In Ewigkeit minus zwei Tage [von MV nach Hollywood „Hans Zimmer“]

„Es ist, als ob man versucht, eine Meute Katzen zu bändigen. Wir sind alle komische Individualisten.“

Schließen Sie einmal die Augen. Erinnern Sie sich an das fesselnde Gefühl im Kinosaal, in dem Sie auf die „Black Pearl“ entführt wurden. Riechen Sie das Salz in der Nase und lauschen Sie der Freiheit. Und jetzt nehmen Sie die Szenen mit allen Sinnen auf. Was wäre dieses Gefühl ohne die markerschütternden Meisterwerke von Hans Zimmer? Die surreale Traumwelt aus „Inception“ existiere nicht und niemandem wäre „Der letzte Samurai“ großartig aufgefallen. Auch Jack Sparrow wäre nur als unrasierter Streuner in den Gedächtnissen verblasst.
Die Sprache der Musik verbindet Nationen ohne Worte. Hans Zimmer beherrscht diese Sprache wie kein anderer. Er hat uns sein Herz geöffnet – und an Sie verschenkt. Es liegt an Ihnen, dieses Geschenk anzunehmen.

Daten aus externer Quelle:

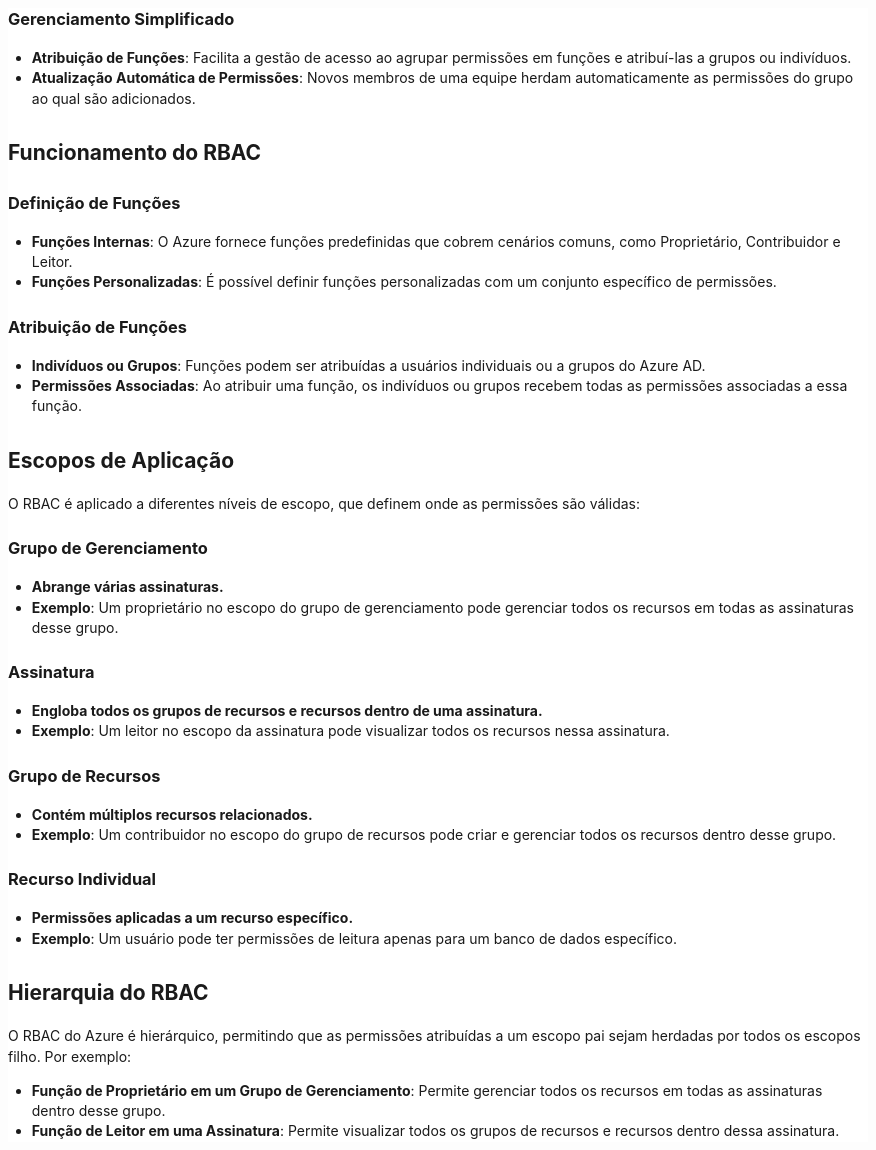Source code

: ### Gerenciamento Simplificado
- **Atribuição de Funções**: Facilita a gestão de acesso ao agrupar permissões em funções e atribuí-las a grupos ou indivíduos.
- **Atualização Automática de Permissões**: Novos membros de uma equipe herdam automaticamente as permissões do grupo ao qual são adicionados.

## Funcionamento do RBAC

### Definição de Funções
- **Funções Internas**: O Azure fornece funções predefinidas que cobrem cenários comuns, como Proprietário, Contribuidor e Leitor.
- **Funções Personalizadas**: É possível definir funções personalizadas com um conjunto específico de permissões.

### Atribuição de Funções
- **Indivíduos ou Grupos**: Funções podem ser atribuídas a usuários individuais ou a grupos do Azure AD.
- **Permissões Associadas**: Ao atribuir uma função, os indivíduos ou grupos recebem todas as permissões associadas a essa função.

## Escopos de Aplicação

O RBAC é aplicado a diferentes níveis de escopo, que definem onde as permissões são válidas:

### Grupo de Gerenciamento
- **Abrange várias assinaturas.**
- **Exemplo**: Um proprietário no escopo do grupo de gerenciamento pode gerenciar todos os recursos em todas as assinaturas desse grupo.

### Assinatura
- **Engloba todos os grupos de recursos e recursos dentro de uma assinatura.**
- **Exemplo**: Um leitor no escopo da assinatura pode visualizar todos os recursos nessa assinatura.

### Grupo de Recursos
- **Contém múltiplos recursos relacionados.**
- **Exemplo**: Um contribuidor no escopo do grupo de recursos pode criar e gerenciar todos os recursos dentro desse grupo.

### Recurso Individual
- **Permissões aplicadas a um recurso específico.**
- **Exemplo**: Um usuário pode ter permissões de leitura apenas para um banco de dados específico.

## Hierarquia do RBAC

O RBAC do Azure é hierárquico, permitindo que as permissões atribuídas a um escopo pai sejam herdadas por todos os escopos filho. Por exemplo:
- **Função de Proprietário em um Grupo de Gerenciamento**: Permite gerenciar todos os recursos em todas as assinaturas dentro desse grupo.
- **Função de Leitor em uma Assinatura**: Permite visualizar todos os grupos de recursos e recursos dentro dessa assinatura.
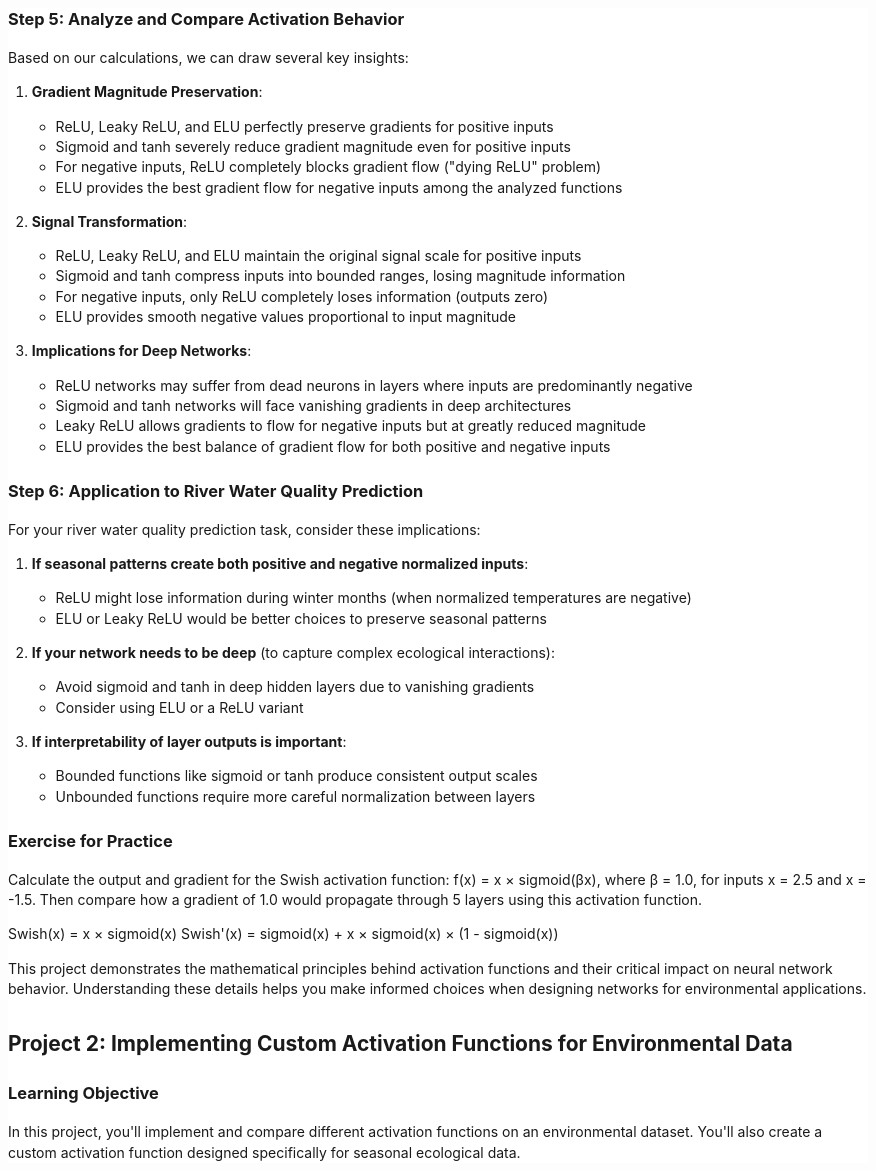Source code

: ### Step 5: Analyze and Compare Activation Behavior

Based on our calculations, we can draw several key insights:

1. **Gradient Magnitude Preservation**:
   - ReLU, Leaky ReLU, and ELU perfectly preserve gradients for positive inputs
   - Sigmoid and tanh severely reduce gradient magnitude even for positive inputs
   - For negative inputs, ReLU completely blocks gradient flow ("dying ReLU" problem)
   - ELU provides the best gradient flow for negative inputs among the analyzed functions

2. **Signal Transformation**:
   - ReLU, Leaky ReLU, and ELU maintain the original signal scale for positive inputs
   - Sigmoid and tanh compress inputs into bounded ranges, losing magnitude information
   - For negative inputs, only ReLU completely loses information (outputs zero)
   - ELU provides smooth negative values proportional to input magnitude

3. **Implications for Deep Networks**:
   - ReLU networks may suffer from dead neurons in layers where inputs are predominantly negative
   - Sigmoid and tanh networks will face vanishing gradients in deep architectures
   - Leaky ReLU allows gradients to flow for negative inputs but at greatly reduced magnitude
   - ELU provides the best balance of gradient flow for both positive and negative inputs

### Step 6: Application to River Water Quality Prediction

For your river water quality prediction task, consider these implications:

1. **If seasonal patterns create both positive and negative normalized inputs**:
   - ReLU might lose information during winter months (when normalized temperatures are negative)
   - ELU or Leaky ReLU would be better choices to preserve seasonal patterns

2. **If your network needs to be deep** (to capture complex ecological interactions):
   - Avoid sigmoid and tanh in deep hidden layers due to vanishing gradients
   - Consider using ELU or a ReLU variant

3. **If interpretability of layer outputs is important**:
   - Bounded functions like sigmoid or tanh produce consistent output scales
   - Unbounded functions require more careful normalization between layers

### Exercise for Practice
Calculate the output and gradient for the Swish activation function: f(x) = x × sigmoid(βx), where β = 1.0, for inputs x = 2.5 and x = -1.5. Then compare how a gradient of 1.0 would propagate through 5 layers using this activation function.

Swish(x) = x × sigmoid(x)
Swish'(x) = sigmoid(x) + x × sigmoid(x) × (1 - sigmoid(x))

This project demonstrates the mathematical principles behind activation functions and their critical impact on neural network behavior. Understanding these details helps you make informed choices when designing networks for environmental applications.
## Project 2: Implementing Custom Activation Functions for Environmental Data

### Learning Objective
In this project, you'll implement and compare different activation functions on an environmental dataset. You'll also create a custom activation function designed specifically for seasonal ecological data.
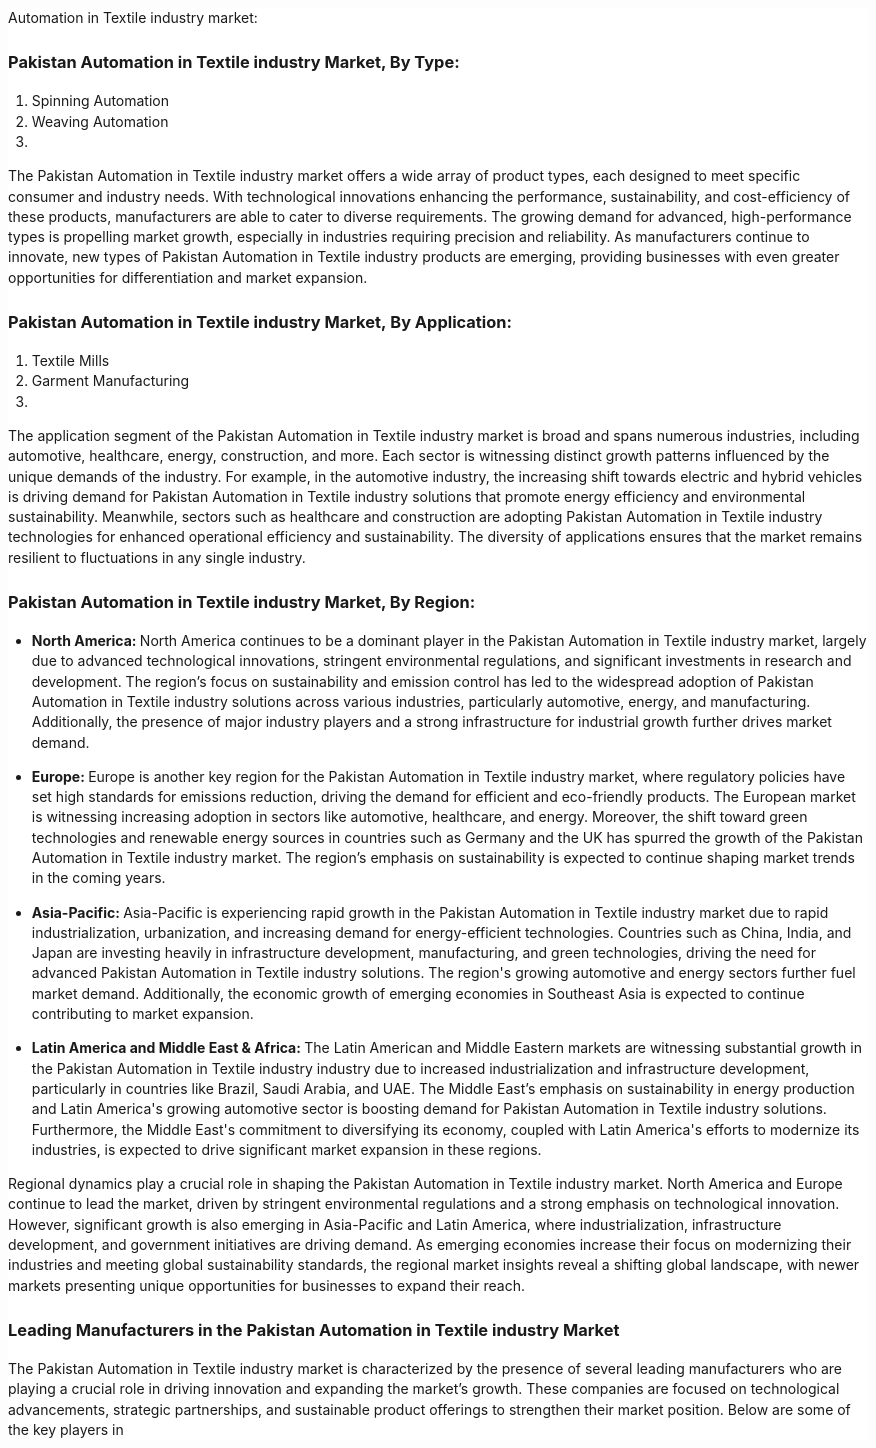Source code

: Automation in Textile industry market:</p><h3><strong>Pakistan Automation in Textile industry Market, By Type:<br /></strong></h3><ol><li>Spinning Automation<li> Weaving Automation<li></li></ol><p>The Pakistan Automation in Textile industry market offers a wide array of product types, each designed to meet specific consumer and industry needs. With technological innovations enhancing the performance, sustainability, and cost-efficiency of these products, manufacturers are able to cater to diverse requirements. The growing demand for advanced, high-performance types is propelling market growth, especially in industries requiring precision and reliability. As manufacturers continue to innovate, new types of Pakistan Automation in Textile industry products are emerging, providing businesses with even greater opportunities for differentiation and market expansion.</p><h3>Pakistan Automation in Textile industry Market,&nbsp;By Application:</h3><ol><li>Textile Mills<li> Garment Manufacturing<li></li></ol><p>The application segment of the Pakistan Automation in Textile industry market is broad and spans numerous industries, including automotive, healthcare, energy, construction, and more. Each sector is witnessing distinct growth patterns influenced by the unique demands of the industry. For example, in the automotive industry, the increasing shift towards electric and hybrid vehicles is driving demand for Pakistan Automation in Textile industry solutions that promote energy efficiency and environmental sustainability. Meanwhile, sectors such as healthcare and construction are adopting Pakistan Automation in Textile industry technologies for enhanced operational efficiency and sustainability. The diversity of applications ensures that the market remains resilient to fluctuations in any single industry.</p><h3>Pakistan Automation in Textile industry Market, By Region:</h3><ul><li><p><strong>North America:&nbsp;</strong>North America continues to be a dominant player in the Pakistan Automation in Textile industry market, largely due to advanced technological innovations, stringent environmental regulations, and significant investments in research and development. The region&rsquo;s focus on sustainability and emission control has led to the widespread adoption of Pakistan Automation in Textile industry solutions across various industries, particularly automotive, energy, and manufacturing. Additionally, the presence of major industry players and a strong infrastructure for industrial growth further drives market demand.</p></li><li><p><strong><strong>Europe:&nbsp;</strong></strong>Europe is another key region for the Pakistan Automation in Textile industry market, where regulatory policies have set high standards for emissions reduction, driving the demand for efficient and eco-friendly products. The European market is witnessing increasing adoption in sectors like automotive, healthcare, and energy. Moreover, the shift toward green technologies and renewable energy sources in countries such as Germany and the UK has spurred the growth of the Pakistan Automation in Textile industry market. The region&rsquo;s emphasis on sustainability is expected to continue shaping market trends in the coming years.</p></li><li><p><strong><strong>Asia-Pacific:&nbsp;</strong></strong>Asia-Pacific is experiencing rapid growth in the Pakistan Automation in Textile industry market due to rapid industrialization, urbanization, and increasing demand for energy-efficient technologies. Countries such as China, India, and Japan are investing heavily in infrastructure development, manufacturing, and green technologies, driving the need for advanced Pakistan Automation in Textile industry solutions. The region's growing automotive and energy sectors further fuel market demand. Additionally, the economic growth of emerging economies in Southeast Asia is expected to continue contributing to market expansion.</p></li><li><p><strong><strong>Latin America and Middle East &amp; Africa:&nbsp;</strong></strong>The Latin American and Middle Eastern markets are witnessing substantial growth in the Pakistan Automation in Textile industry industry due to increased industrialization and infrastructure development, particularly in countries like Brazil, Saudi Arabia, and UAE. The Middle East&rsquo;s emphasis on sustainability in energy production and Latin America's growing automotive sector is boosting demand for Pakistan Automation in Textile industry solutions. Furthermore, the Middle East's commitment to diversifying its economy, coupled with Latin America's efforts to modernize its industries, is expected to drive significant market expansion in these regions.</p></li></ul><p>Regional dynamics play a crucial role in shaping the Pakistan Automation in Textile industry market. North America and Europe continue to lead the market, driven by stringent environmental regulations and a strong emphasis on technological innovation. However, significant growth is also emerging in Asia-Pacific and Latin America, where industrialization, infrastructure development, and government initiatives are driving demand. As emerging economies increase their focus on modernizing their industries and meeting global sustainability standards, the regional market insights reveal a shifting global landscape, with newer markets presenting unique opportunities for businesses to expand their reach.</p><h3><strong>Leading Manufacturers in the Pakistan Automation in Textile industry Market</strong></h3><p>The Pakistan Automation in Textile industry market is characterized by the presence of several leading manufacturers who are playing a crucial role in driving innovation and expanding the market&rsquo;s growth. These companies are focused on technological advancements, strategic partnerships, and sustainable product offerings to strengthen their market position. Below are some of the key players in
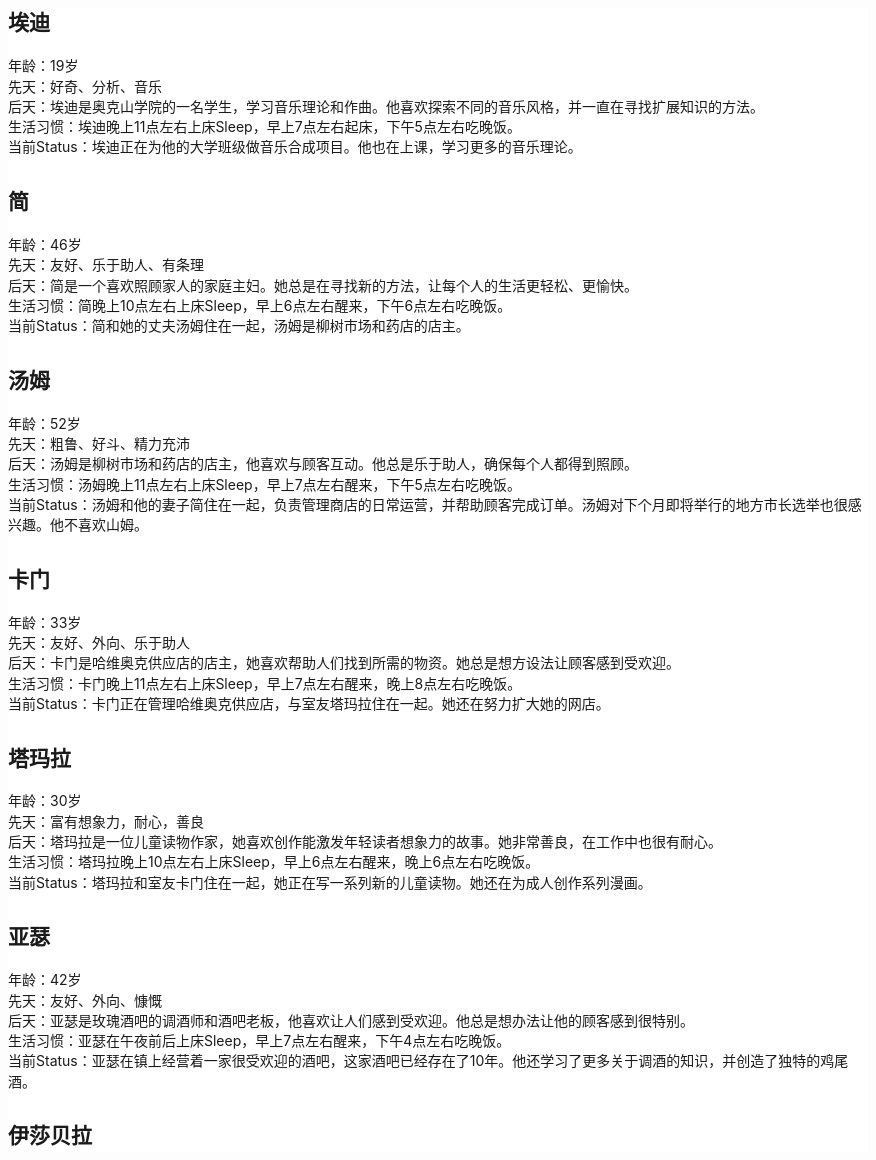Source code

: ## 埃迪

年龄：19岁  
先天：好奇、分析、音乐  
后天：埃迪是奥克山学院的一名学生，学习音乐理论和作曲。他喜欢探索不同的音乐风格，并一直在寻找扩展知识的方法。  
生活习惯：埃迪晚上11点左右上床Sleep，早上7点左右起床，下午5点左右吃晚饭。  
当前Status：埃迪正在为他的大学班级做音乐合成项目。他也在上课，学习更多的音乐理论。

## 简

年龄：46岁  
先天：友好、乐于助人、有条理  
后天：简是一个喜欢照顾家人的家庭主妇。她总是在寻找新的方法，让每个人的生活更轻松、更愉快。  
生活习惯：简晚上10点左右上床Sleep，早上6点左右醒来，下午6点左右吃晚饭。  
当前Status：简和她的丈夫汤姆住在一起，汤姆是柳树市场和药店的店主。

## 汤姆

年龄：52岁  
先天：粗鲁、好斗、精力充沛  
后天：汤姆是柳树市场和药店的店主，他喜欢与顾客互动。他总是乐于助人，确保每个人都得到照顾。  
生活习惯：汤姆晚上11点左右上床Sleep，早上7点左右醒来，下午5点左右吃晚饭。  
当前Status：汤姆和他的妻子简住在一起，负责管理商店的日常运营，并帮助顾客完成订单。汤姆对下个月即将举行的地方市长选举也很感兴趣。他不喜欢山姆。

## 卡门

年龄：33岁  
先天：友好、外向、乐于助人  
后天：卡门是哈维奥克供应店的店主，她喜欢帮助人们找到所需的物资。她总是想方设法让顾客感到受欢迎。  
生活习惯：卡门晚上11点左右上床Sleep，早上7点左右醒来，晚上8点左右吃晚饭。  
当前Status：卡门正在管理哈维奥克供应店，与室友塔玛拉住在一起。她还在努力扩大她的网店。

## 塔玛拉

年龄：30岁  
先天：富有想象力，耐心，善良  
后天：塔玛拉是一位儿童读物作家，她喜欢创作能激发年轻读者想象力的故事。她非常善良，在工作中也很有耐心。  
生活习惯：塔玛拉晚上10点左右上床Sleep，早上6点左右醒来，晚上6点左右吃晚饭。  
当前Status：塔玛拉和室友卡门住在一起，她正在写一系列新的儿童读物。她还在为成人创作系列漫画。

## 亚瑟

年龄：42岁  
先天：友好、外向、慷慨  
后天：亚瑟是玫瑰酒吧的调酒师和酒吧老板，他喜欢让人们感到受欢迎。他总是想办法让他的顾客感到很特别。  
生活习惯：亚瑟在午夜前后上床Sleep，早上7点左右醒来，下午4点左右吃晚饭。  
当前Status：亚瑟在镇上经营着一家很受欢迎的酒吧，这家酒吧已经存在了10年。他还学习了更多关于调酒的知识，并创造了独特的鸡尾酒。

## 伊莎贝拉
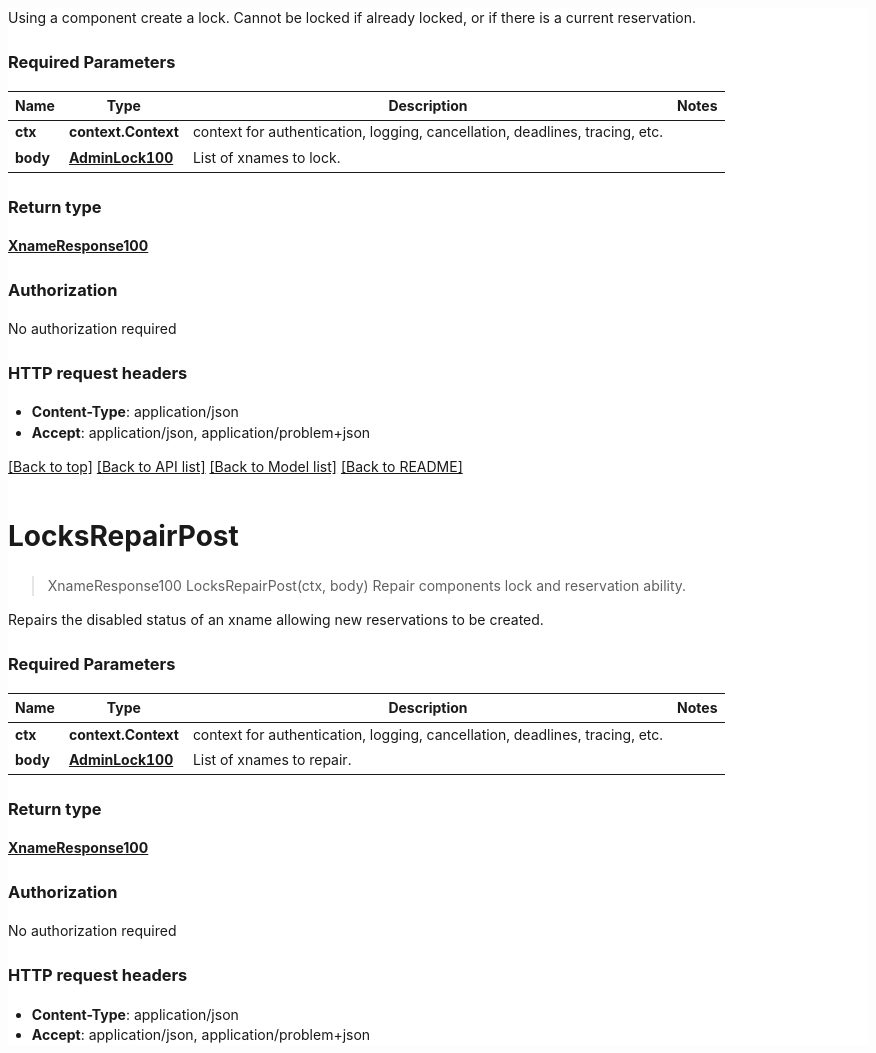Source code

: Using a component create a lock.  Cannot be locked if already locked, or if there is a current reservation.

### Required Parameters

Name | Type | Description  | Notes
------------- | ------------- | ------------- | -------------
 **ctx** | **context.Context** | context for authentication, logging, cancellation, deadlines, tracing, etc.
  **body** | [**AdminLock100**](AdminLock100.md)| List of xnames to lock. | 

### Return type

[**XnameResponse100**](XnameResponse_1.0.0.md)

### Authorization

No authorization required

### HTTP request headers

 - **Content-Type**: application/json
 - **Accept**: application/json, application/problem+json

[[Back to top]](#) [[Back to API list]](../README.md#documentation-for-api-endpoints) [[Back to Model list]](../README.md#documentation-for-models) [[Back to README]](../README.md)

# **LocksRepairPost**
> XnameResponse100 LocksRepairPost(ctx, body)
Repair components lock and reservation ability.

Repairs the disabled status of an xname allowing new reservations to be created.

### Required Parameters

Name | Type | Description  | Notes
------------- | ------------- | ------------- | -------------
 **ctx** | **context.Context** | context for authentication, logging, cancellation, deadlines, tracing, etc.
  **body** | [**AdminLock100**](AdminLock100.md)| List of xnames to repair. | 

### Return type

[**XnameResponse100**](XnameResponse_1.0.0.md)

### Authorization

No authorization required

### HTTP request headers

 - **Content-Type**: application/json
 - **Accept**: application/json, application/problem+json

„Hans Zimmer – der Sound für Hollywood“ erzählt die Lebensgeschichte eines Visionärs. Der gebürtige Deutsche lebt in seinem Musikstudio in Hollywood – eine Höhle, in der er wie im Rausche seine experimentellen Stücke kreiert. Und es gibt keine Regeln. Wie ein Verrückter kann er an einer Note sein ganzes Leben herumbasteln, doch „die Unvollkommenheit ist etwas Gutes“.
Der Durchbruch gelang ihm durch seine neugierige Art, die Welt zu betrachten. Seine Interpretationen von Filmen treffen immer den richtigen Nerv. Ehrlich, echt und bescheiden – Zimmer hat es begriffen, sich treiben ohne sich hängen zu lassen.
Eine faszinierende Dokumentation, die eine große Persönlichkeit der Gegenwartsmusik von Freiheit, Aufbruch und Experimenten erzählen lässt. Mit der musikalischen Untermalung seiner Stücke ist für Gänsehautfeeling gesorgt.